Exercise prompt:
All of the lines below need to be copied exactly, apart from the pictures.

Data section:
'''

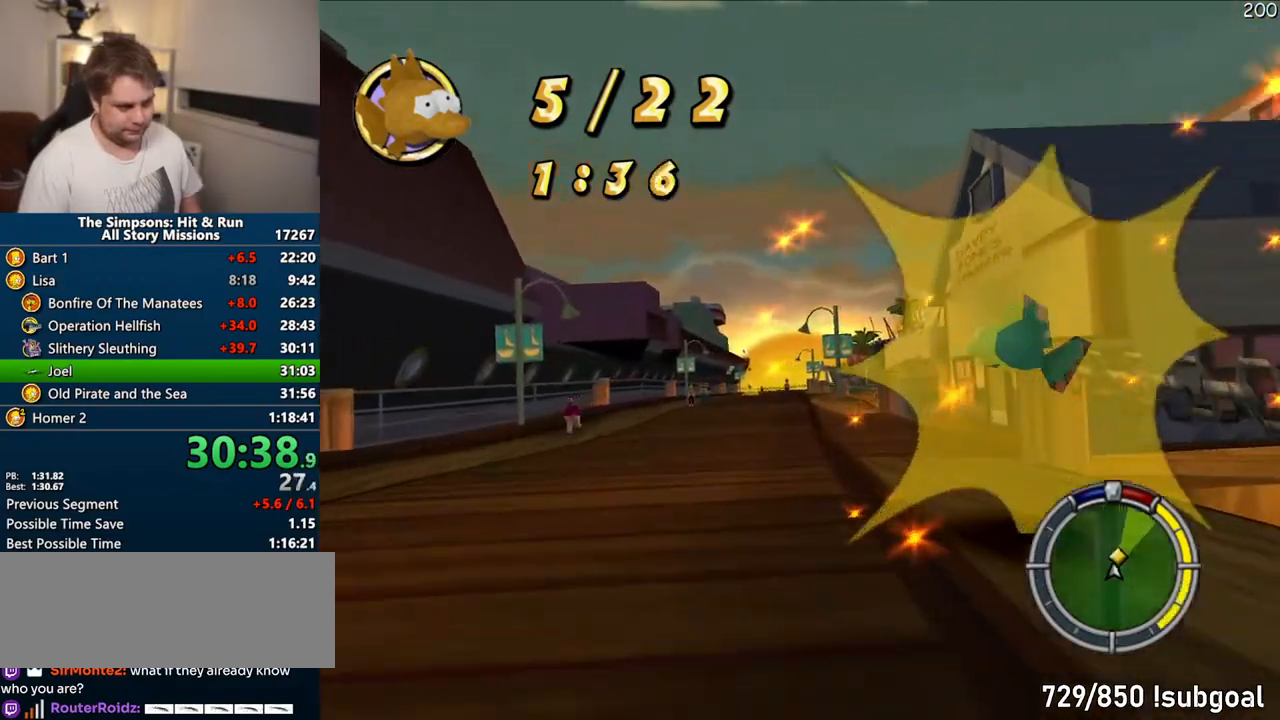
{"buttons": ["CROSS"], "left_stick": "center", "right_stick": "center", "events": [[117, "left_stick", "center"], [250, "left_stick", "right"], [367, "left_stick", "center"]]}
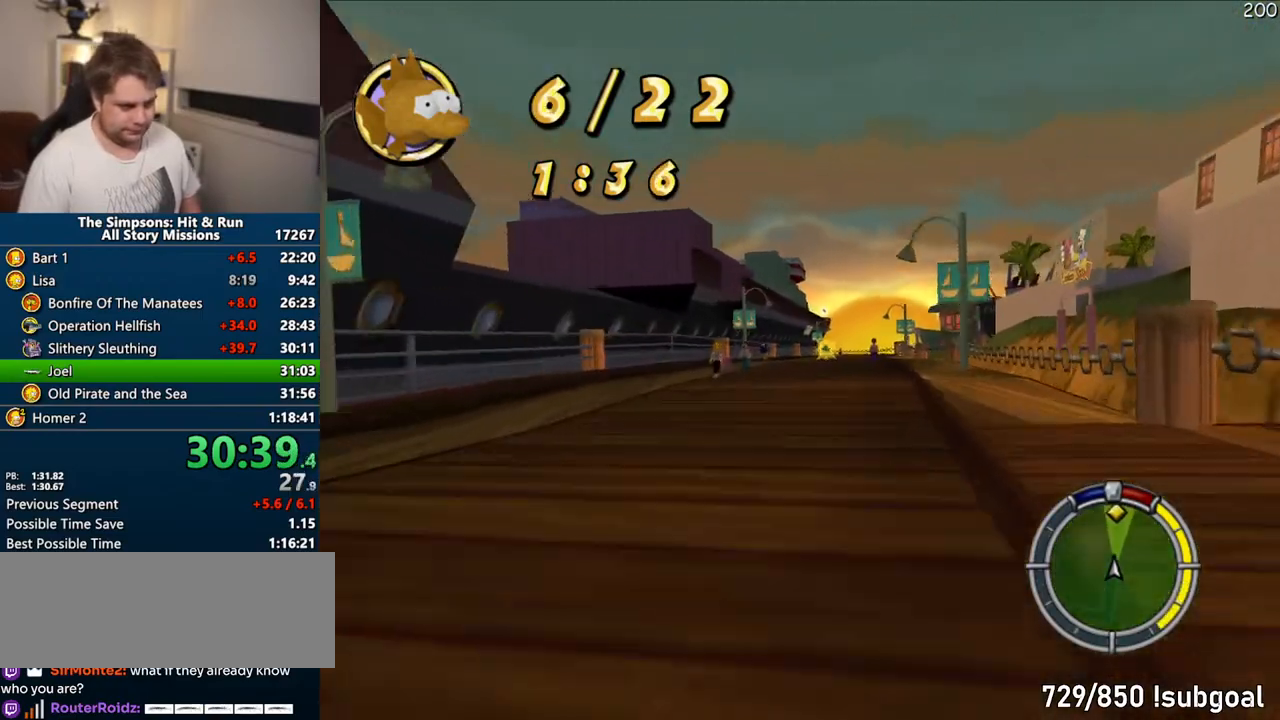
{"buttons": ["CROSS"], "left_stick": "center", "right_stick": "center", "events": [[200, "left_stick", "left"], [267, "right_stick", "down"], [283, "left_stick", "center"], [333, "right_stick", "center"]]}
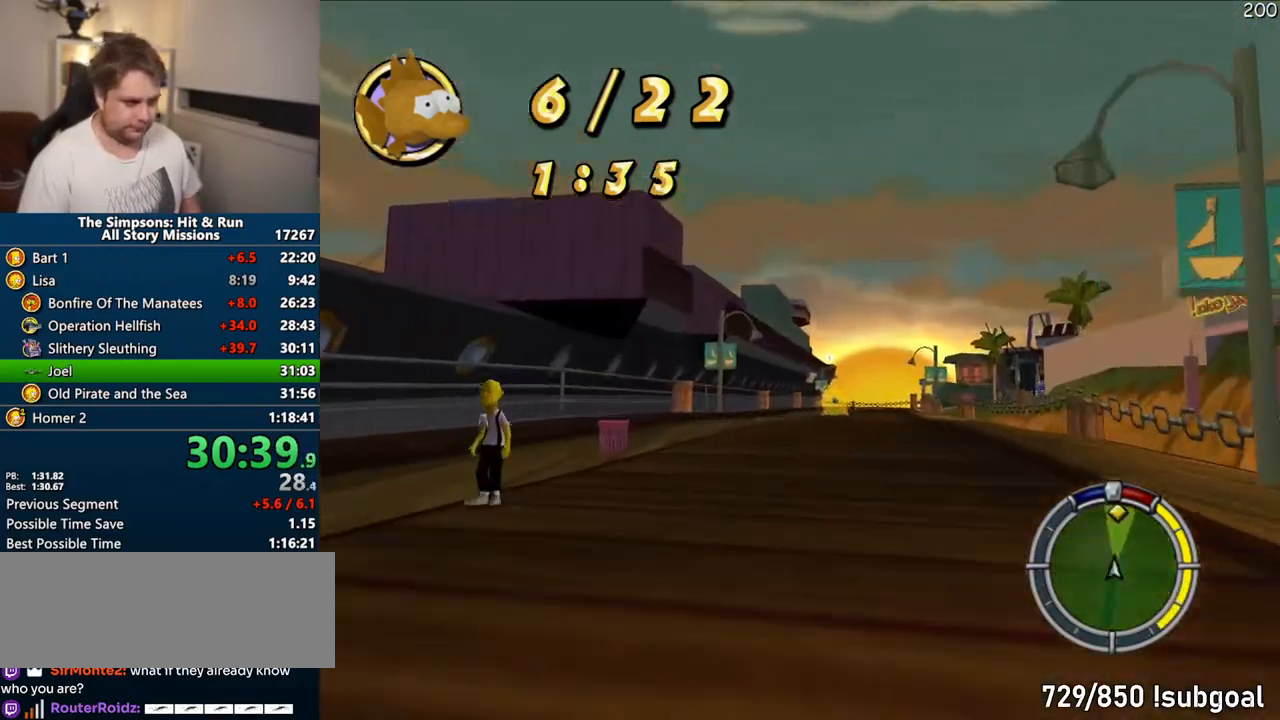
{"buttons": ["CROSS"], "left_stick": "center", "right_stick": "center", "events": []}
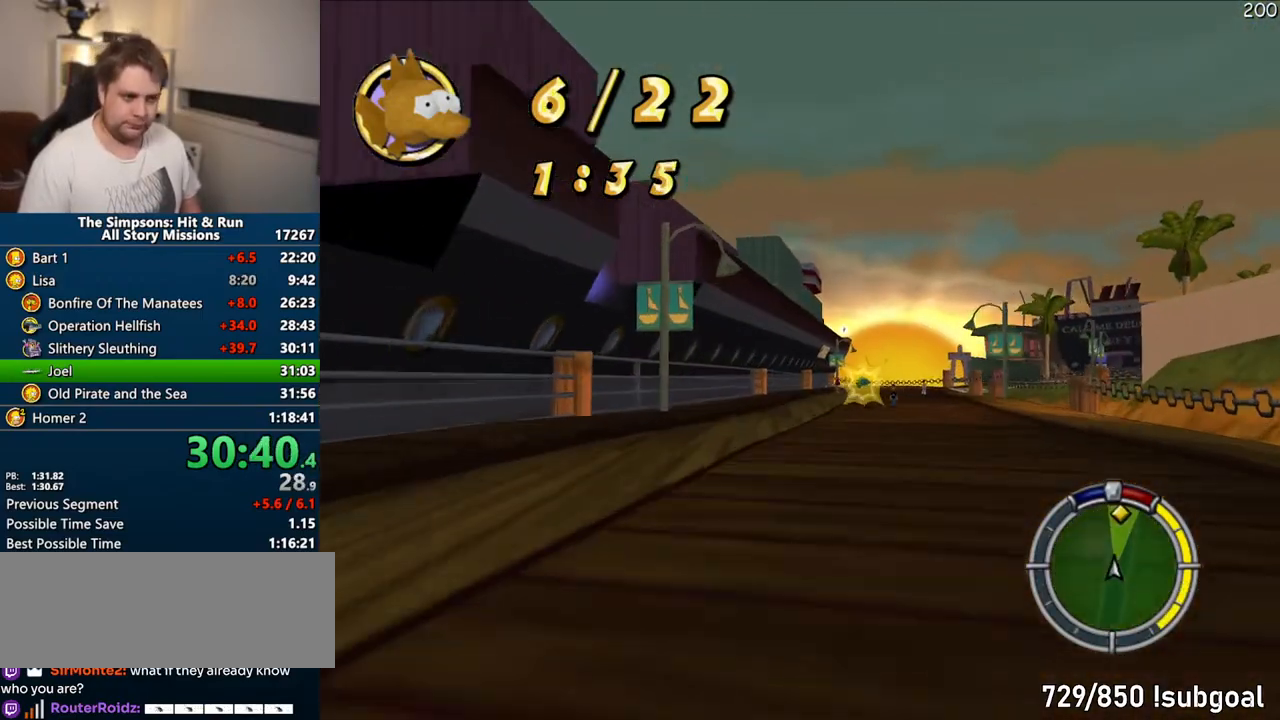
{"buttons": ["CROSS"], "left_stick": "center", "right_stick": "center", "events": [[167, "left_stick", "right"], [283, "right_stick", "down"], [350, "right_stick", "center"], [417, "left_stick", "center"]]}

'''

Answer:
{"buttons": ["CROSS"], "left_stick": "center", "right_stick": "center", "events": [[117, "left_stick", "center"], [250, "left_stick", "right"], [367, "left_stick", "center"]]}
{"buttons": ["CROSS"], "left_stick": "center", "right_stick": "center", "events": [[200, "left_stick", "left"], [267, "right_stick", "down"], [283, "left_stick", "center"], [333, "right_stick", "center"]]}
{"buttons": ["CROSS"], "left_stick": "center", "right_stick": "center", "events": []}
{"buttons": ["CROSS"], "left_stick": "center", "right_stick": "center", "events": [[167, "left_stick", "right"], [283, "right_stick", "down"], [350, "right_stick", "center"], [417, "left_stick", "center"]]}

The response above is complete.